--- SELECTED EXTRACT ---

Desmarais, Norman. The Guide to the American Revolutionary War In Pennsylvania, Delaware, Maryland, Virginia and North Carolina: Battles, Raids and Skirmishes. Ithaca: Busca, 2011. ISBN: 978-1-934934-05-0. 333 pages, Paperback. $29.95.
This is the fourth in a planned six volume comprehensive guide to the location of thousands of military actions of the American Revolution-from the great and well-known battles through the many intermediate and less well known engagements to the almost numberless obscure skirmishes, raids, ambushes and chance encounters that were little noted at the time and which today are virtually unknown, even to many professional historians.
This is a truly monumental undertaking. But it is an undertaking in which the author appears to have been successful.
Before proceeding further with this review, it is important to clarify what this work is intended to be and what it is not intended to be. It is not intended to be a definitive history of the Revolution or even of the actions that it describes-that would take a library. Nor is it intended to be a complete catalog of every instance in which shots were fired in anger-historical research is a living thing and documentary evidence for previously unrecognized encounters is constantly being added to our knowledge base. It is, rather, intended to be a guide to the location of known sites at which people fought and died during the struggle for our independence for the use of those who wish to visit them and stand on hallowed ground.
Desmarais's work has two distinct but interrelated parts-the book, and two web sites. They should be regarded as integral parts of the whole.
The paperback book contains verbal directions to hundreds of sites in the five states covered in this volume, followed by brief sketches of the actions (often a dozen or more) that took place at and in the vicinity of that location. Each state's section begins with a small map on which sites in that state are denoted. The text then addresses each site (as near as possible in order from one end of the state to the other) with a boxed description of the site and its location, followed by brief descriptions of the actions that took place at and near it, in chronological order. Because the maps are small and the sites are presented in roughly geographic order, it can be difficult on occasion to find a particular site or action on the map.
That is where the web sites come in.
The first web site is the publisher's web site (www.buscainc.com). As this review is written, the buscainc home page features Desmarais's book. Clicking on the title brings up a page with links to a 119 page bibliography, three appendices and a gallery of 192 color photos. (Similar information for earlier volumes in this series can be accessed by clicking on "Busca Publishing" in the left hand list, then clicking on the desired title in the web page that appears.)
The appendices are quite helpful in locating specific sites and actions.
Appendix 1 is an alphabetical list of the battles, actions and skirmishes included in the book. Looking for a particular battle or skirmish? You should be able to find it here.

--- MATERIAL PROVIDED ---

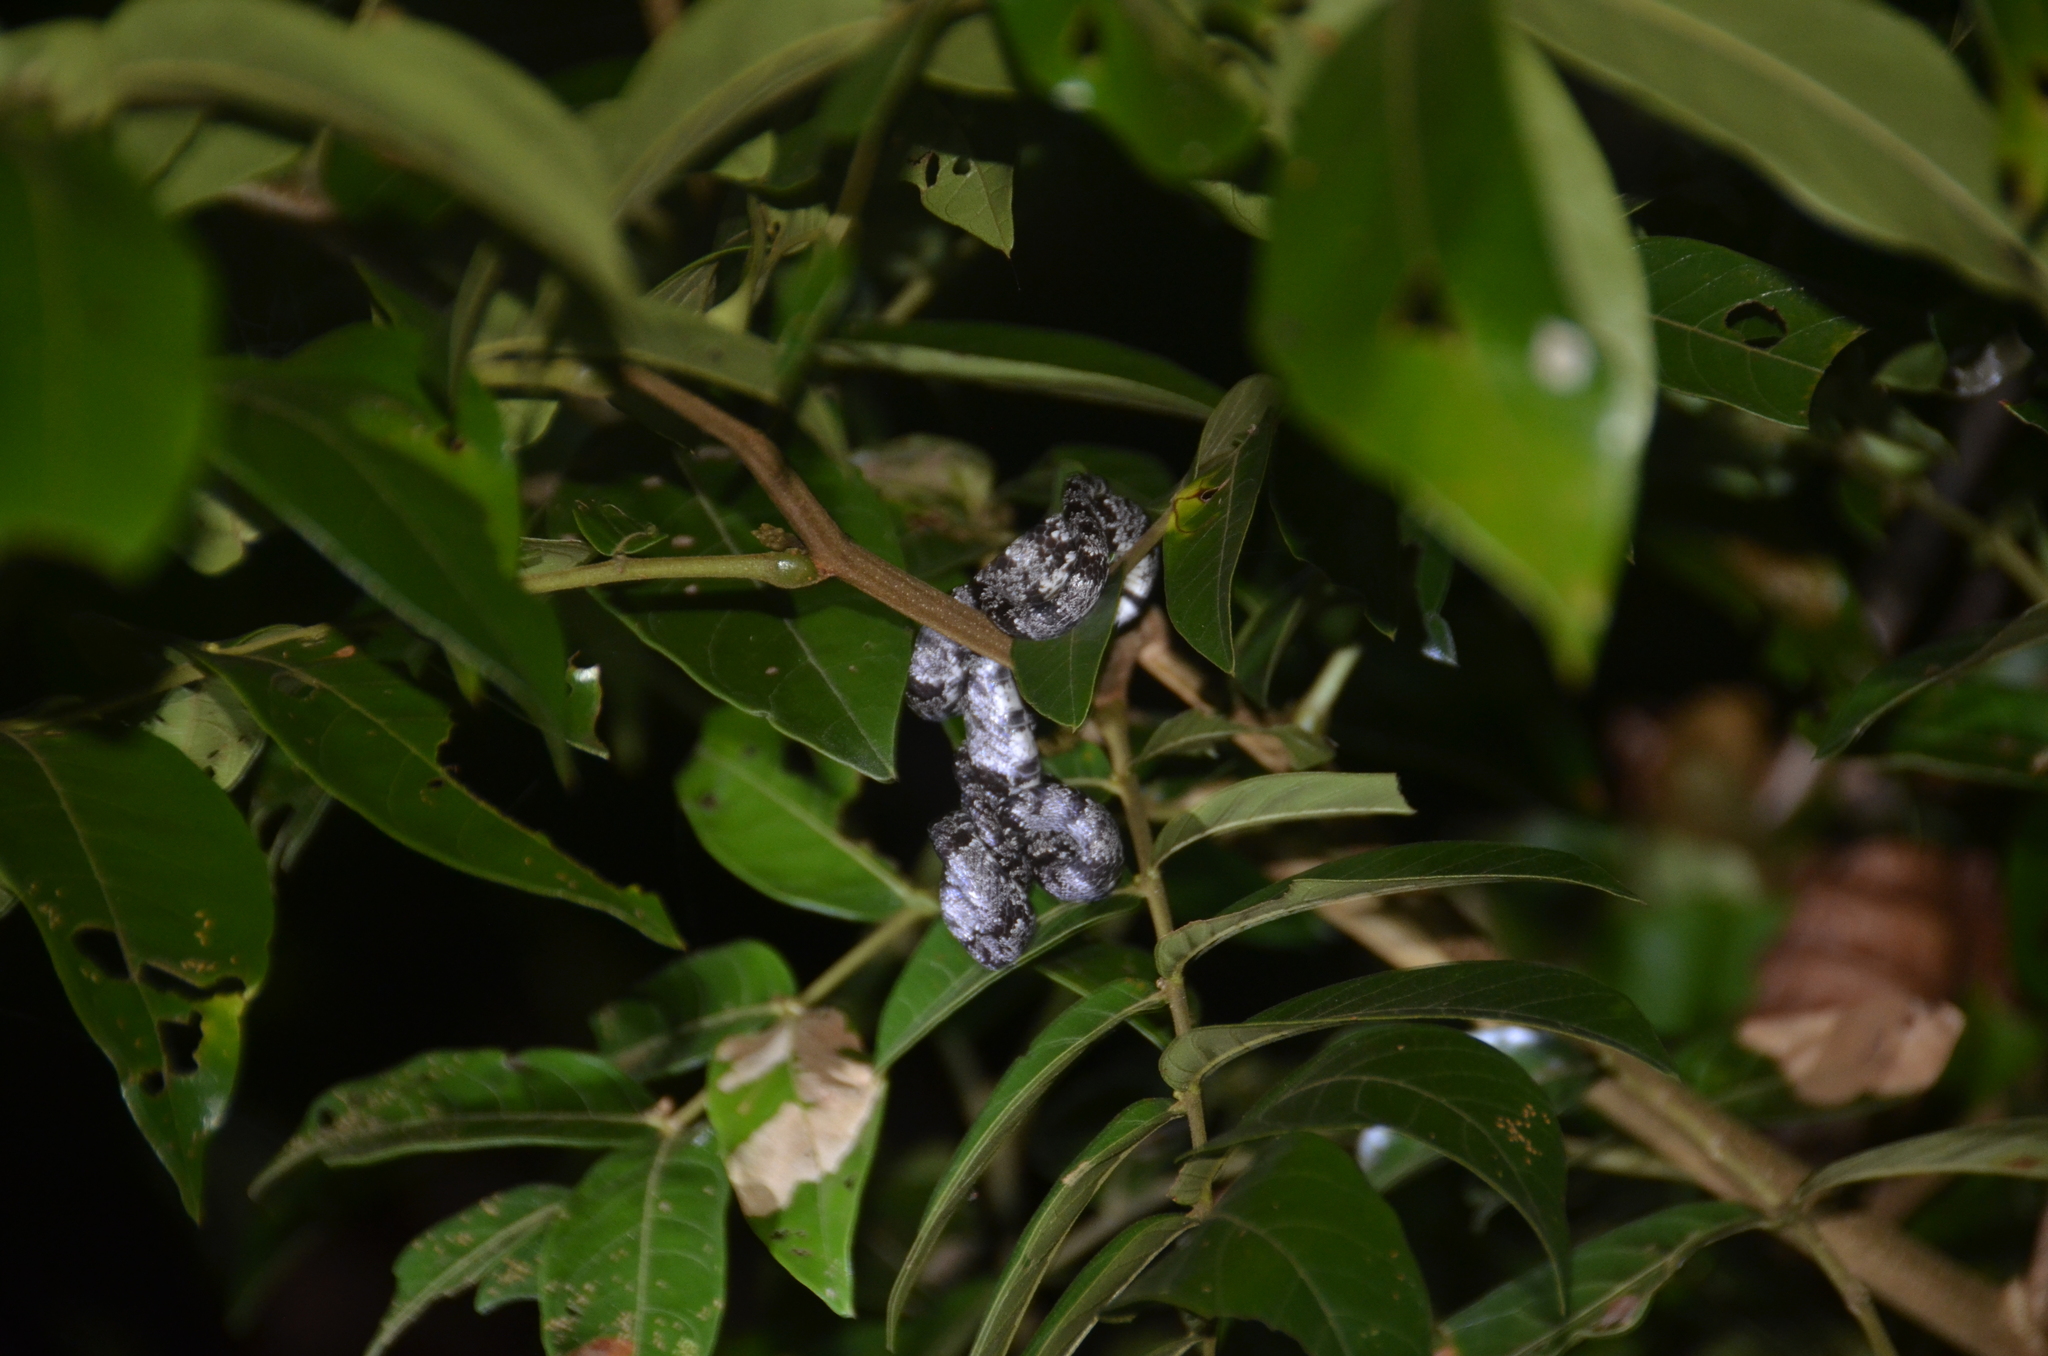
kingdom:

---

GIVEN TASK> In the book review, how many color photos does the gallery on the publisher's web site contain?

FULL ANSWER> The gallery contains 192 color photos.